▶ [EXTRACT]:
=== Section Start ===

A contemporary advancement in the field of PM2.5 concentration prediction research involves the utilization of deep neural networks, a specialized form of artificial neural network adept at handling extensive data through intricate model architectures. Among these techniques, the prevalent employment of deep learning models revolves around architectures such as Long Short-Term Memory (LSTM) [8], Bidirectional LSTM (BiLSTM) [9], Convolutional Neural Network-LSTM (CNN-LSTM) [10], and CNN-BiLSTM [11]. Moreover, researchers have sought to enhance the predictive prowess of these models by amalgamating diverse techniques, encompassing data decomposition and data/model fusion [12]. One research direction for data fusion is to incorporate the neighboring sites of the target site into the PM2.5 prediction.

=== Section End ===

▶ [WORK TASK A]:
Answer each of these from the passage on PM2.5 prediction:
(i) What kind of network does the passage describe as adept at handling extensive data through intricate model architectures?
(ii) Which techniques have researchers combined to improve the predictive power of these models?
(iii) What does one research direction for data fusion add to PM2.5 prediction?
▶ [WORK TASK B]: Reproduce the part of the passage on PM2.5 prediction word for word, starting with "A contemporary advancement" and going on through "the PM2.5 prediction.".
The listing is taken from a separate source.

▶ [DATASET CONTENT]:
=== Section Start ===

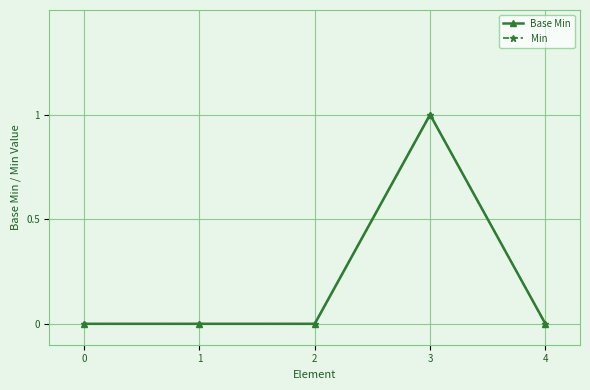

How many Min values are between 0 and 1?

5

=== Section End ===

▶ [YOUR RESPONSE A]:
(i) Deep neural networks.
(ii) Data decomposition and data/model fusion.
(iii) The neighboring sites of the target site.

▶ [YOUR RESPONSE B]:
A contemporary advancement in the field of PM2.5 concentration prediction research involves the utilization of deep neural networks, a specialized form of artificial neural network adept at handling extensive data through intricate model architectures. Among these techniques, the prevalent employment of deep learning models revolves around architectures such as Long Short-Term Memory (LSTM) [8], Bidirectional LSTM (BiLSTM) [9], Convolutional Neural Network-LSTM (CNN-LSTM) [10], and CNN-BiLSTM [11]. Moreover, researchers have sought to enhance the predictive prowess of these models by amalgamating diverse techniques, encompassing data decomposition and data/model fusion [12]. One research direction for data fusion is to incorporate the neighboring sites of the target site into the PM2.5 prediction.